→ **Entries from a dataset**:
══════════

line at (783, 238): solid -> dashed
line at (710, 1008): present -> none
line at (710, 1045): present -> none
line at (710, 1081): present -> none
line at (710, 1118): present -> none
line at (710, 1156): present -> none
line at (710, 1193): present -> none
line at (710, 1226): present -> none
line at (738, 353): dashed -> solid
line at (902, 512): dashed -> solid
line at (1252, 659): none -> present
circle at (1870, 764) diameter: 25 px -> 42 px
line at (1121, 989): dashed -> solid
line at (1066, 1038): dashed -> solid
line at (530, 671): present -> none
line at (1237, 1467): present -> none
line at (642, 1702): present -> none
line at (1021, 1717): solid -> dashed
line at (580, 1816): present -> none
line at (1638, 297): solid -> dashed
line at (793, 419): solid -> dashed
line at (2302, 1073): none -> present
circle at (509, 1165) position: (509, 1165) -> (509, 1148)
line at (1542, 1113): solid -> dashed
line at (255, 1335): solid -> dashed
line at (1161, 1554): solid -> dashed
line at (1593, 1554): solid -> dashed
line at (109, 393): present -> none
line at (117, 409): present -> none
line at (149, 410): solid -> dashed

══════════

→ **Given task**:
Rewrite every line of the data above as a JSON array of strings, one string per line and no strings for blank lines.

→ **Answer to this exercise**:
[
  "line at (783, 238): solid -> dashed",
  "line at (710, 1008): present -> none",
  "line at (710, 1045): present -> none",
  "line at (710, 1081): present -> none",
  "line at (710, 1118): present -> none",
  "line at (710, 1156): present -> none",
  "line at (710, 1193): present -> none",
  "line at (710, 1226): present -> none",
  "line at (738, 353): dashed -> solid",
  "line at (902, 512): dashed -> solid",
  "line at (1252, 659): none -> present",
  "circle at (1870, 764) diameter: 25 px -> 42 px",
  "line at (1121, 989): dashed -> solid",
  "line at (1066, 1038): dashed -> solid",
  "line at (530, 671): present -> none",
  "line at (1237, 1467): present -> none",
  "line at (642, 1702): present -> none",
  "line at (1021, 1717): solid -> dashed",
  "line at (580, 1816): present -> none",
  "line at (1638, 297): solid -> dashed",
  "line at (793, 419): solid -> dashed",
  "line at (2302, 1073): none -> present",
  "circle at (509, 1165) position: (509, 1165) -> (509, 1148)",
  "line at (1542, 1113): solid -> dashed",
  "line at (255, 1335): solid -> dashed",
  "line at (1161, 1554): solid -> dashed",
  "line at (1593, 1554): solid -> dashed",
  "line at (109, 393): present -> none",
  "line at (117, 409): present -> none",
  "line at (149, 410): solid -> dashed"
]